Am Abgrund der Wirklichkeit (Arne Kilian, Regina Pönnighaus, Benno Sollm)

TextLustVerlag (August 2012)
Cover- und Innengrafik: Crossvalley Smith
Coverlayout: Atelier Bonzai
60 Seiten, Paperback, 4,95 EUR
ISBN 978-3-943295-24-5

Genre: Mystery


Klappentext

Kaffeepausengeschichten, Band 6 (Mystery)

Wo hört die Wirklichkeit auf, und wo beginnt das Reich der Fantasie? Die Grenze ist fließend, und wer sie überschreitet, kehrt nicht immer wohlbehalten zurück, sofern er es überhaupt tut. Lassen Sie sich von den drei Geschichten des vorliegenden Buches an den Rand dessen führen, was Sie als die reale Welt kennen, und vielleicht sogar ein kleines Stück weit darüber hinaus …

Die Autoren und ihre Geschichten:
Arne Kilian — Nebelwarnung
Regina Pönnighaus — Jucundas Mär
Benno Sollm — Findatur – er werde gespalten

Jede Geschichte mit Tipps für einen besonderen Lesegenuss.

> [AUFGABENÜBERSICHT]:
1. Welchen Umfang hat das Buch laut der Buchbeschreibung zu „Am Abgrund der Wirklichkeit“?
2. Setzen Sie die Buchbeschreibung zu „Am Abgrund der Wirklichkeit“ im Anschluss an ihren letzten Satz fort.

> [ROHDATEN]:
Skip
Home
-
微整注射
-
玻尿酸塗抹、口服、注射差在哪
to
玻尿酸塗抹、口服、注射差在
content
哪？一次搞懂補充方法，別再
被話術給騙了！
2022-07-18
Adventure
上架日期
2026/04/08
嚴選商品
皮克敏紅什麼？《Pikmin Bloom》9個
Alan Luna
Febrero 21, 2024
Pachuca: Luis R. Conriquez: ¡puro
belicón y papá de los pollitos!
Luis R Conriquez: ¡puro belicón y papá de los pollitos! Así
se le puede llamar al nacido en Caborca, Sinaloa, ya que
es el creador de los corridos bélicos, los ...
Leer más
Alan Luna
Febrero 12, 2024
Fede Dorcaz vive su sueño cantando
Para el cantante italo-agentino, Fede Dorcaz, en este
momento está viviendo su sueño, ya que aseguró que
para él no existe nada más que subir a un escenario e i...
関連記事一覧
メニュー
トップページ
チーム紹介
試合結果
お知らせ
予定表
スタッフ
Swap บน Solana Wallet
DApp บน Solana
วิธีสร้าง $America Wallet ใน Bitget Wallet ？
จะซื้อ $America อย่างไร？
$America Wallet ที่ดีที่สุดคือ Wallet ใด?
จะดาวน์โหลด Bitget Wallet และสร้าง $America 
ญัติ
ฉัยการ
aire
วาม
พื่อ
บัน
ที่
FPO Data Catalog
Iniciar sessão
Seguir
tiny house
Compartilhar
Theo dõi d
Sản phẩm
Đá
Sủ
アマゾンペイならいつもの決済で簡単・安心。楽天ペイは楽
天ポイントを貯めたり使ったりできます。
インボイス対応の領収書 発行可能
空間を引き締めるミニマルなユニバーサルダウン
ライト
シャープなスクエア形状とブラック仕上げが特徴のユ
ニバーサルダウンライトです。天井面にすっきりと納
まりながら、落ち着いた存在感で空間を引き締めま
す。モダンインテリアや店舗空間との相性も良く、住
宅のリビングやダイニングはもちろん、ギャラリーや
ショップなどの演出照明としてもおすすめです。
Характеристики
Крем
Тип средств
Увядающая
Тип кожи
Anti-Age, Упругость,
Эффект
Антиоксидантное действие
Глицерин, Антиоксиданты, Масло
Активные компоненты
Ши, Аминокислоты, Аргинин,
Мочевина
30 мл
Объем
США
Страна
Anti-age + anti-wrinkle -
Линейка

> [ANTWORTEN JE AUFGABE]:
1. 60 Seiten.

2.
Rezension

Benno Sollm — Findatur – er werde gespalten
Er ist ein rationaler Mensch, glaubt nicht an das Übernatürliche. Niemals. Für alles gibt es eine Erklärung, selbst wenn sie sich noch so abstrus anhört. Doch als Plötzlich ‚Warum‘ neben seinen eingeritzten Buchstaben auf der Parkbank auftauchen, sowie ein Schatten in seiner Wohnung herumirrt, pendelt er zwischen Wahnsinn und Wirklichkeit.
Ist es wirklich sie, die ihn aus dem Jenseits erreichen oder wird er nur langsam verrückt?

Der namenlose Protagonist ist ein rationaler Mensch und völlig normal. Er hat mit dem Verlust seiner Frau zu kämpfen und versucht irgendwie darüber hinweg zu kommen, bevor er immer wieder heimgesucht wird. Es ist gruselig, bedrückend und rührend zugleich. Die Gefühle sind so plastisch, dass man beim Lesen mit dem namenlosen Helden (der auch das Opfer sein könnte) bis zur letzten Sekunde mitfühlt.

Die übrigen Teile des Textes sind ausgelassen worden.